Andamos tão habituados a clichés e lugares comuns que, com frequência, em situações caricatas ou de aflição, há o hábito de dizer que “a minha vida dava um filme”.
O cinema tem essa coisa boa de nos mostrar tudo. A nossa imaginação pouco funciona. Aceitamos tudo quanto nos entra pelos olhos e com isso conseguimos rapidamente colocar-nos no lugar do outro.
É fácil falar sobre filmes. Todos vemos o mesmo e não há grande margem para interpretações. Estar sentado cerca de duas horas por filme, é suficiente para nos deixar marcas e memórias.
A literatura anda esquecida nas estantes criadas para guardar livros. Sobre os poetas, escritores, ensaístas pouco se fala. Parcas vezes dizemos que a nossa vida dava um livro.
E porque não apostarmos nisso também? Há quanto tempo não se sentam as mesmas duas horas para ler? Ler é um dos veículos mais rápidos para estimular a imaginação, com a vantagem de nos ensinar a escrever correctamente também.

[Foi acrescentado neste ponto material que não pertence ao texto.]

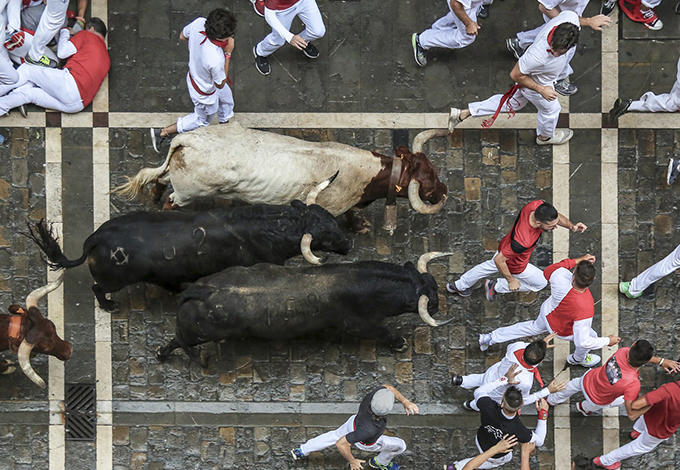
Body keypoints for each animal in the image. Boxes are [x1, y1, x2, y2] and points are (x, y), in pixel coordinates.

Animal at [29, 200, 354, 310]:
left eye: (331, 218)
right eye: (325, 237)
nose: (349, 244)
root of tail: (97, 238)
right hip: (114, 281)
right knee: (98, 288)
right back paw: (109, 306)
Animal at [155, 253, 452, 360]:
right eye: (431, 299)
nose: (438, 305)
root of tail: (200, 290)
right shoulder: (359, 325)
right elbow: (383, 332)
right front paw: (399, 342)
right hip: (199, 333)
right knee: (178, 339)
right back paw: (162, 353)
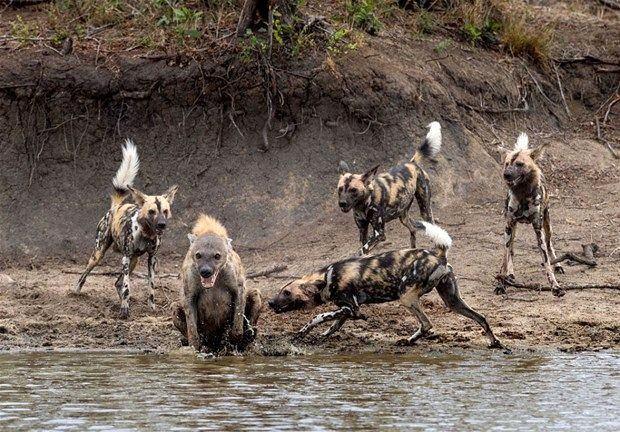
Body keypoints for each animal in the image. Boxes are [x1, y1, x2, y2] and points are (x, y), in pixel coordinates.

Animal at [74, 141, 179, 318]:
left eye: (165, 211)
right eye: (152, 212)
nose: (161, 225)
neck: (146, 233)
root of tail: (116, 207)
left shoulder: (151, 259)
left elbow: (150, 286)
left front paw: (151, 309)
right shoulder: (126, 257)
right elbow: (127, 287)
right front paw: (124, 310)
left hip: (134, 260)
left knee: (117, 283)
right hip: (99, 255)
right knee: (84, 275)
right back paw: (74, 293)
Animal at [170, 214, 262, 352]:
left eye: (217, 256)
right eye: (198, 255)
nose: (205, 271)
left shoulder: (238, 286)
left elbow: (238, 319)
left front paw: (234, 341)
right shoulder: (189, 292)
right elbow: (192, 328)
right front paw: (194, 347)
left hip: (255, 294)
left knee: (255, 297)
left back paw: (248, 336)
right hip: (175, 307)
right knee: (176, 309)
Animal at [268, 221, 502, 350]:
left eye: (286, 293)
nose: (270, 302)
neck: (328, 277)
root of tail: (438, 254)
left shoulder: (350, 308)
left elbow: (317, 318)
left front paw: (302, 333)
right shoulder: (347, 310)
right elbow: (334, 325)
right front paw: (323, 336)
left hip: (406, 297)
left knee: (427, 324)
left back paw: (408, 341)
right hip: (452, 301)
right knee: (481, 318)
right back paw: (494, 342)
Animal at [336, 120, 444, 256]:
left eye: (353, 190)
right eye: (340, 189)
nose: (342, 203)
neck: (364, 203)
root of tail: (412, 163)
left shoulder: (379, 234)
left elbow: (361, 251)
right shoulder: (363, 230)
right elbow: (364, 249)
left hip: (425, 210)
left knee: (432, 227)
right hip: (403, 216)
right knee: (413, 229)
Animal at [496, 132, 564, 296]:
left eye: (519, 164)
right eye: (506, 164)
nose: (506, 174)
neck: (522, 195)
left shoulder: (538, 229)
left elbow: (546, 261)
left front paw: (555, 286)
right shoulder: (508, 226)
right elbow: (505, 258)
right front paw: (502, 283)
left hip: (547, 225)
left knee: (549, 244)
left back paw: (558, 265)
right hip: (511, 230)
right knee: (510, 250)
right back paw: (510, 274)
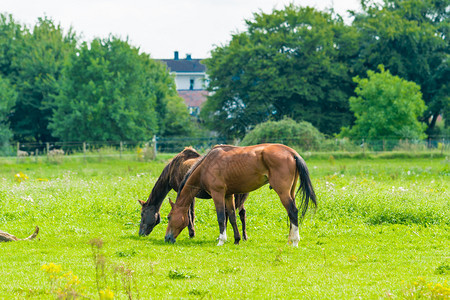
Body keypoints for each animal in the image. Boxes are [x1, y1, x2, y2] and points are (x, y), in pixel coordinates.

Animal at [165, 145, 316, 246]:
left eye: (169, 217)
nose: (167, 238)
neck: (206, 165)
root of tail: (291, 152)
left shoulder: (218, 194)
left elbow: (221, 217)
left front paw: (221, 240)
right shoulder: (228, 195)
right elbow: (232, 217)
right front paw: (237, 239)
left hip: (283, 192)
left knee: (293, 211)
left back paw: (295, 241)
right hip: (291, 191)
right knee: (291, 214)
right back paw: (290, 240)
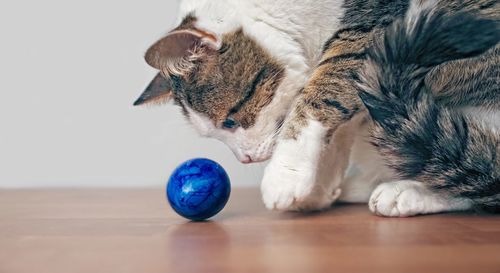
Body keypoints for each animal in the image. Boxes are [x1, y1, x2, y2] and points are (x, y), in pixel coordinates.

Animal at [134, 0, 500, 217]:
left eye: (229, 122)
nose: (246, 160)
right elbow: (338, 128)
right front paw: (315, 189)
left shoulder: (372, 30)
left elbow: (318, 97)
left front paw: (285, 176)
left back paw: (406, 191)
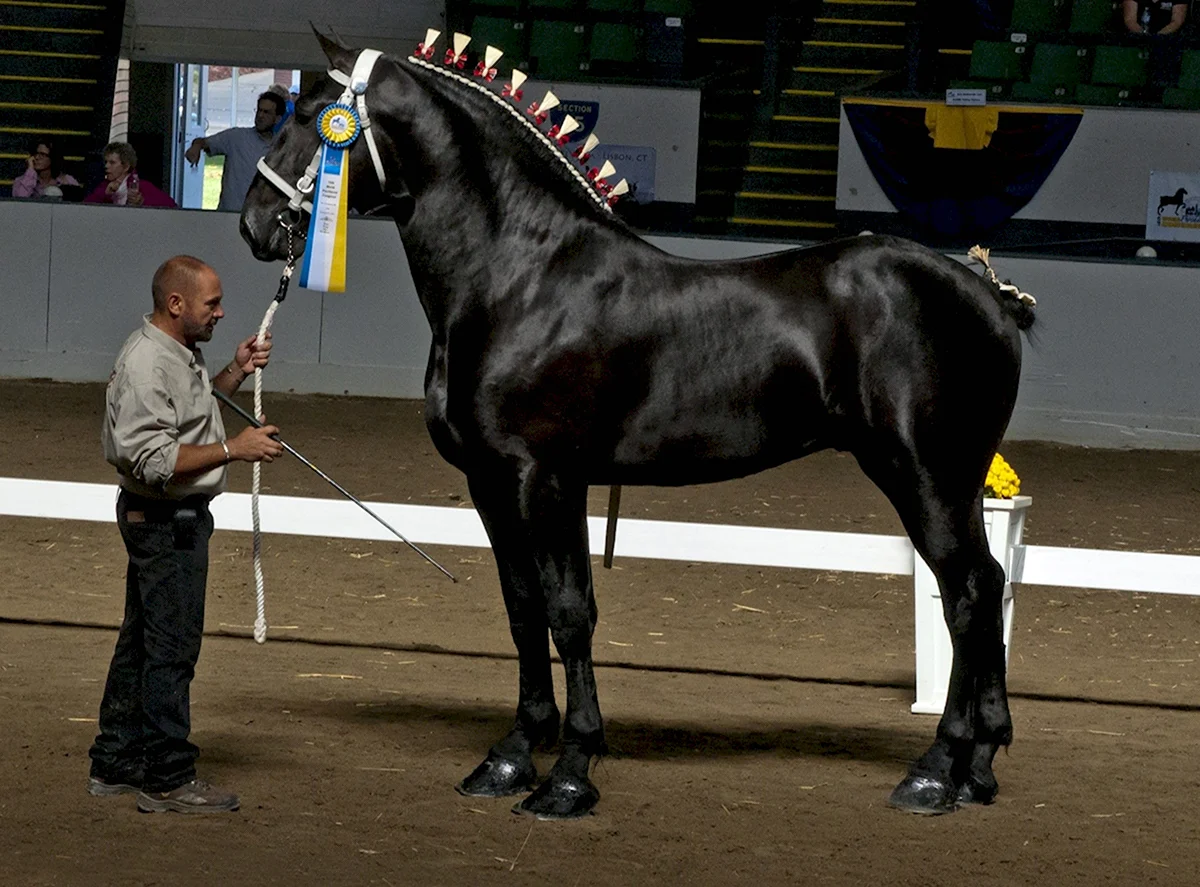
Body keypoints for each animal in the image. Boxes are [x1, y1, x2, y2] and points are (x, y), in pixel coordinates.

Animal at [238, 31, 1036, 820]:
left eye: (309, 115)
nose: (252, 223)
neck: (520, 279)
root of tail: (990, 296)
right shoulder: (491, 483)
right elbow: (523, 610)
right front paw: (510, 757)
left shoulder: (547, 480)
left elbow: (569, 612)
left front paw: (569, 774)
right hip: (956, 483)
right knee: (985, 586)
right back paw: (979, 765)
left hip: (926, 476)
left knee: (967, 593)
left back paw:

Vivemos num mundo em que tudo é rápido. Vemos TOP’s de vendas em que raramente está um autor português. Andamos ao sabor da maré, nisto da leitura.
Pegando em dois rápidos exemplos, a Trilogia das Sombras do outro senhor viu uma explosão de vendas há poucos anos. Os capítulos de sexo explícito podem ter levado à elevada procura. Afinal, não é o mesmo que ver pornografia. E, continuando nos lugares comuns, lá fora é que é bom.
Em 1994, Miguel Esteves Cardoso ousou escrever O Amor é Fodido. Com vernáculo duma ponta à outra, inclui também sexo explícito. É um livro apimentado com sarcasmo, ironia pelas 187 páginas que o compõe. Tudo, bem antes de qualquer sombra ou trilogia cinzenta.
Há falta de conhecimento por quem não procura. Há falta de apoio aos escritores nacionais. E tão bons escritores que nos prendem às letras…
Quanto a mim, olhando para a estante que tenho em frente, os meus livros dividem-se entre Miguel Esteves Cardoso, Bocage, Dante, Florbela Espanca, José Saramago, Afonso Cruz, José Rodrigues dos Santos, Jostein Gaarder, Antóine de Saint-Exupéry, Woody Allen, Miguel Torga, Carlos de Oliveira, dicionários, livros infantis, autores nacionais emergentes, Milan Kundera, George Orwell, Eça de Queirós, Antero de Quental, Almeida Garrett (assumo-me como amante da escrita do século XVIII e fascinada com o trabalho escrito – todo ele – de Miguel Esteves Cardoso), manuais de fotografia e de bricolage. Entre eles, há também cadernos em branco que vou preenchendo com tempo, memórias e até cheiros.
Estamos em época de desafios. Deixo-vos um: e se a vossa vida desse um livro? Seria escrito por que autor nacional ou internacional?
A minha deu e os exemplares estão espalhados entre lojas, estantes de amigos e familiares.
Se conseguirem, à vossa medida e tempo, proponham-se a sentar-se e escrever sobre vocês próprios. Uma espécie de diário. O da vossa vida. É esse o livro de que a vossa vida é feita. E todos os dias são perfeitos para começar.